My custom JQuery code is causing IE7 to run very slow but not other browsers
This is my first ever question on this site so I apologise in advance if anything sounds a little inexperienced regarding the rules (I have quickly read them though.)
Anyway on to my problem.
I have built a custom menu in SharePoint 2010 which uses UL's and is customised via CSS and some JQuery.
It looks exactly how I want it to and performs great in IE8, FF & Chrome. I have tested it on a old slow machine we have here and it works fine.
The issue arises when I test this on a machine which has IE7 installed. For some reason when hovering over the top menu items it's runs extreemly slowly.
I am only just beginning to learn JQuery (in the last week) so I expect I have done something completely wrong with my code.

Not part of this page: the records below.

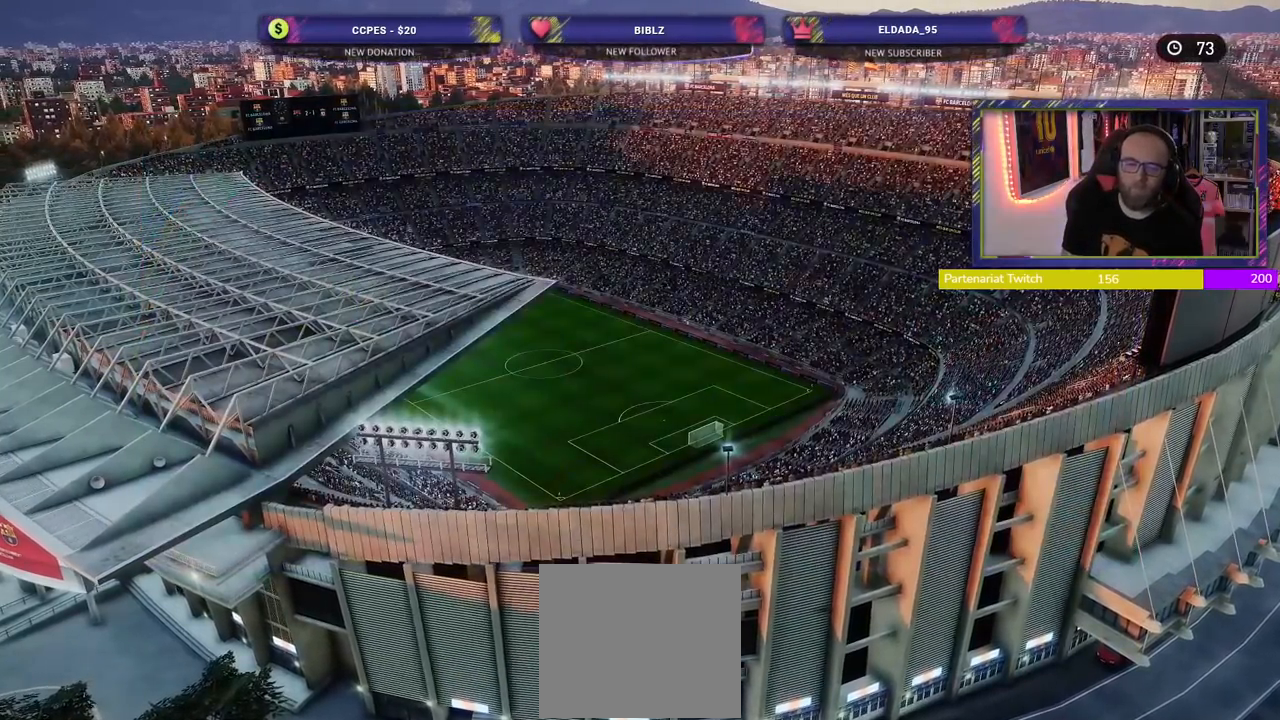
{"buttons": [], "left_stick": "center", "right_stick": "center", "events": []}
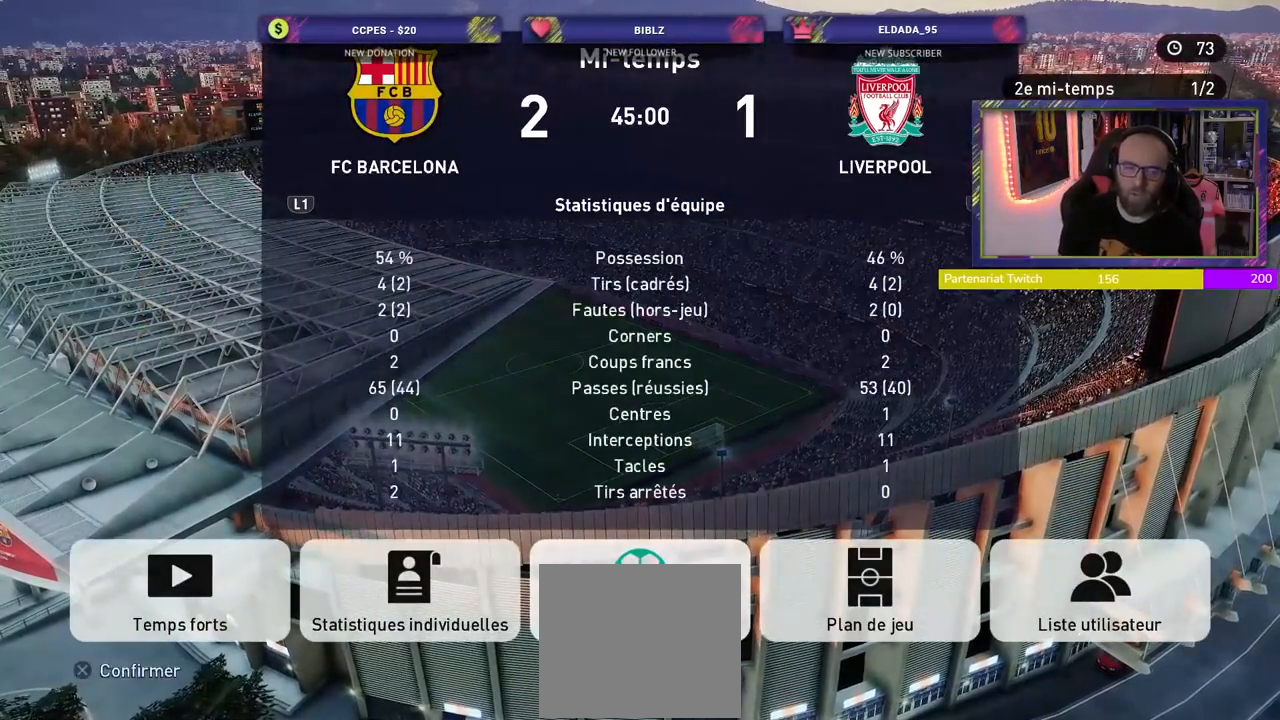
{"buttons": [], "left_stick": "center", "right_stick": "center", "events": []}
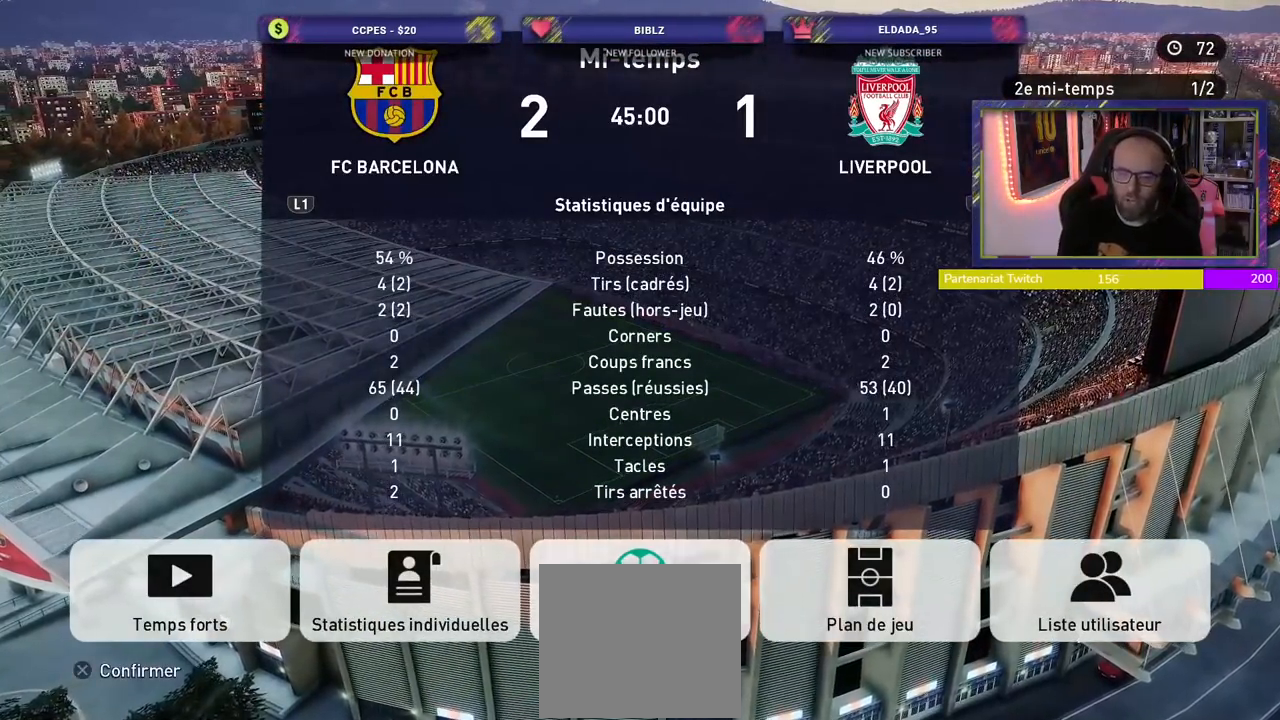
{"buttons": [], "left_stick": "center", "right_stick": "center", "events": []}
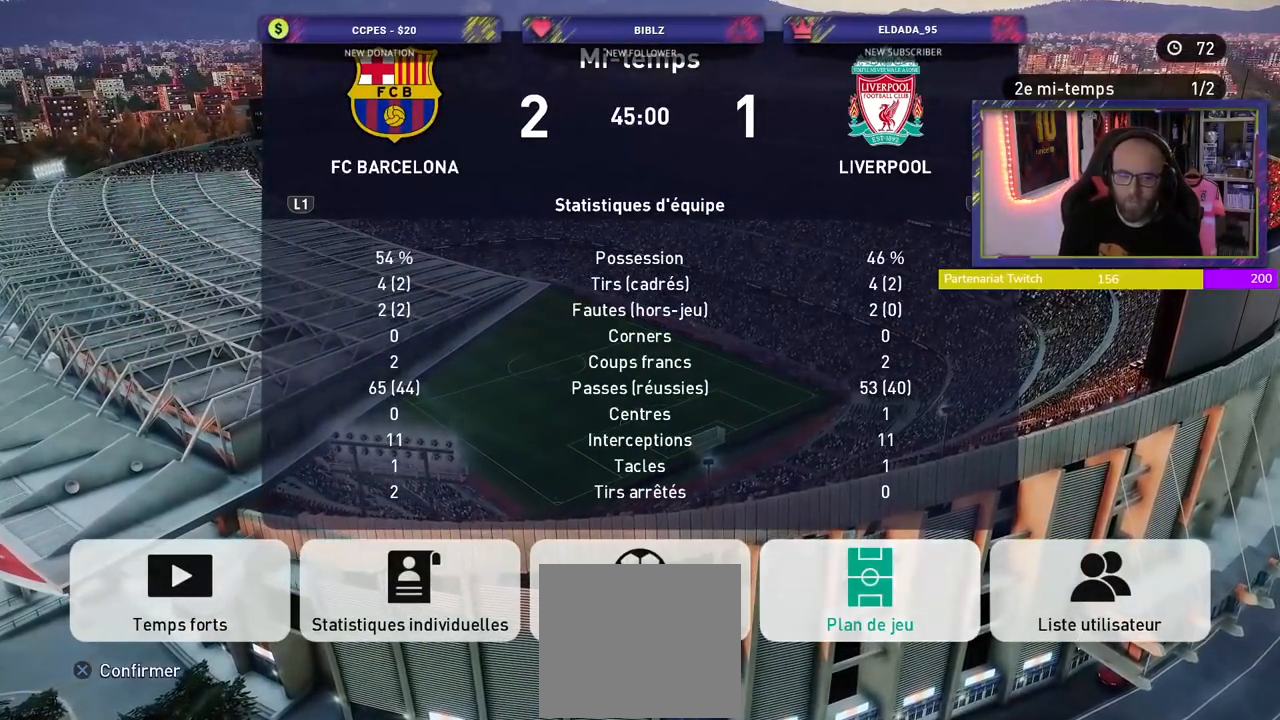
{"buttons": [], "left_stick": "center", "right_stick": "center", "events": []}
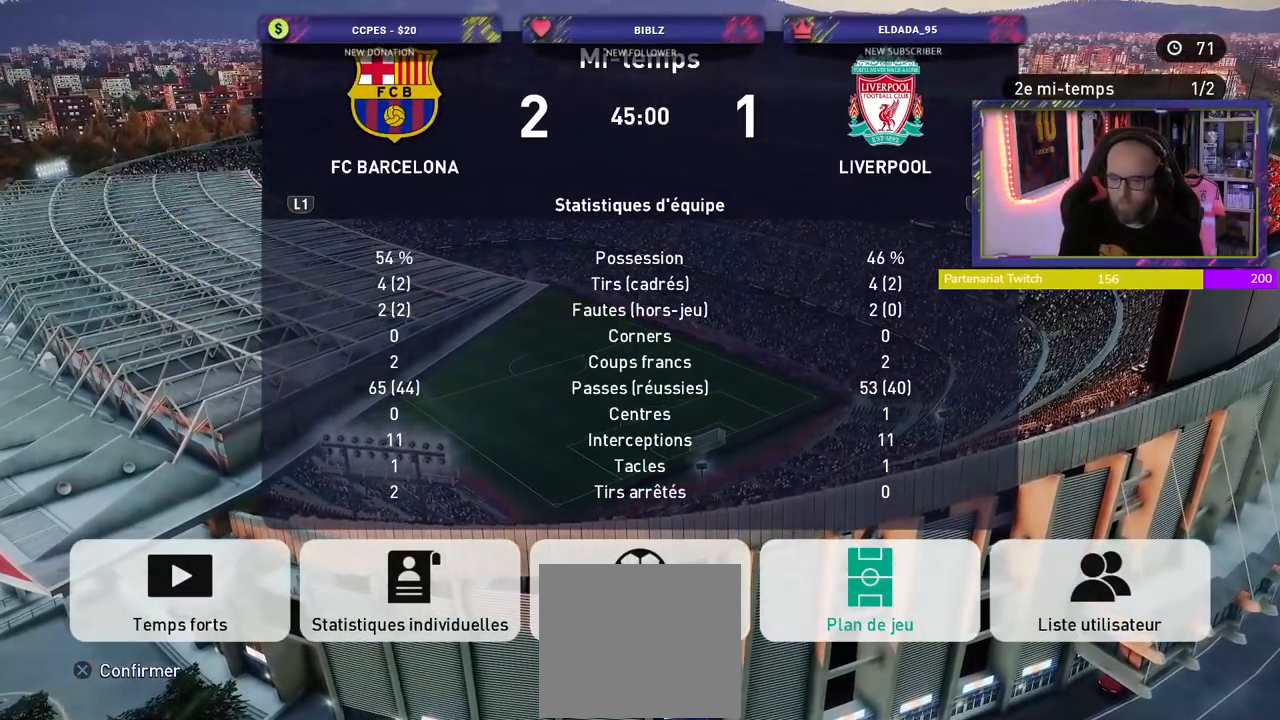
{"buttons": [], "left_stick": "center", "right_stick": "center", "events": [[20, "CROSS", "down"], [200, "CROSS", "up"]]}
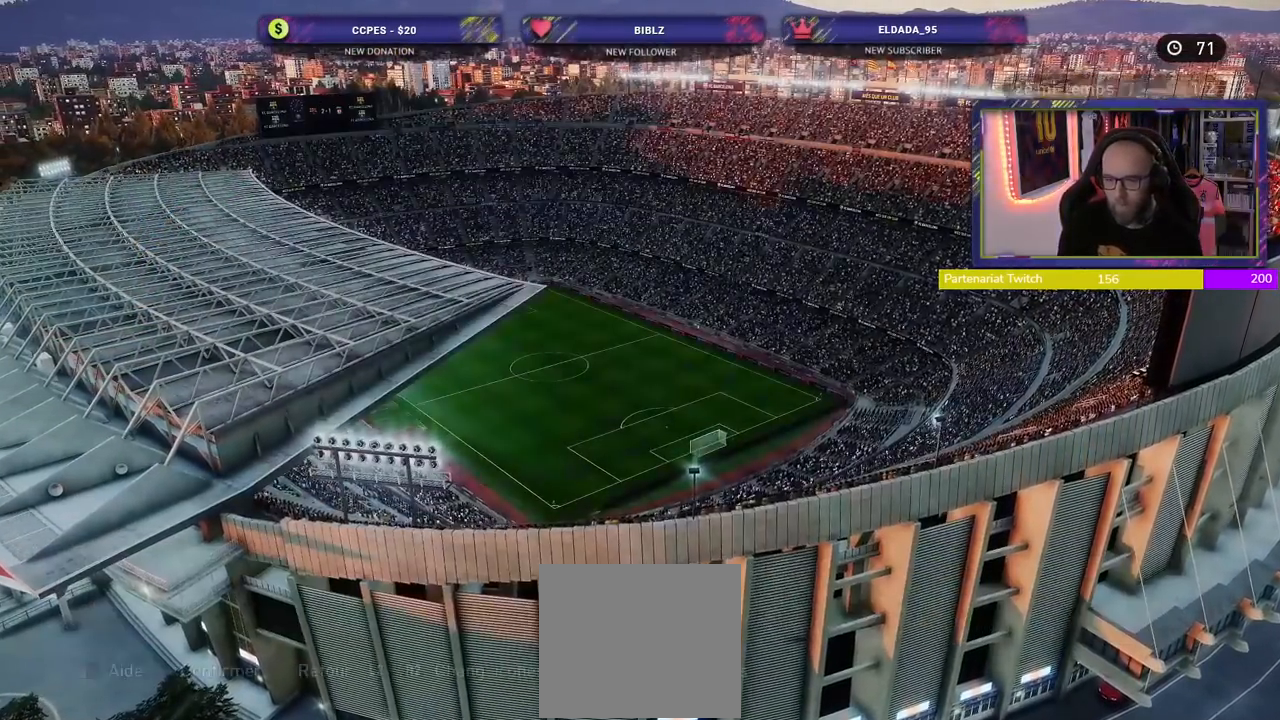
{"buttons": [], "left_stick": "center", "right_stick": "center", "events": []}
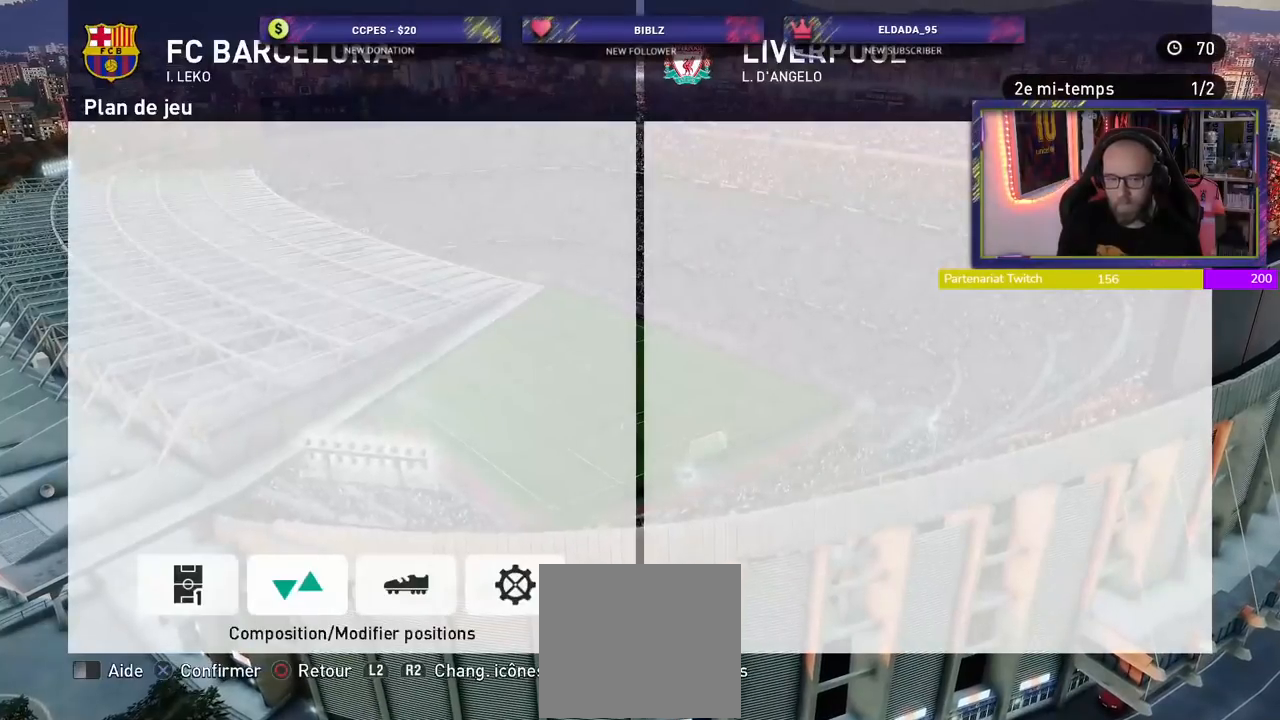
{"buttons": [], "left_stick": "center", "right_stick": "center", "events": []}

It is slowed by the following code:
$("ul.SIDGlobalNav li:not(ul.SIDGlobalNav li ul li)").mouseenter(function() {
if ($(this).is(':not(.LISIDCurrentSelected, .SIDCurrentSelectedParent)'))
{
$("UL.SIDGlobalNav .LISIDCurrentSelected div, UL.SIDGlobalNav SIDCurrentSelectedParent div").css('backgroundPosition', 'left top');
$("UL.SIDGlobalNav .LISIDCurrentSelected div a, UL.SIDGlobalNav .SIDCurrentSelectedParent div a").css('backgroundPosition', 'right top').addClass('tabdown');
if ($(this).ch开发者_如何学JAVAildren('ul').length < 1)
{
$("UL.SIDGlobalNav .LISIDCurrentSelected ul, UL.SIDGlobalNav .SIDCurrentSelectedParent ul").css('visibility', 'hidden');
}
}
})
I will explain why the code is there so that it helps you understand my thinking a little more.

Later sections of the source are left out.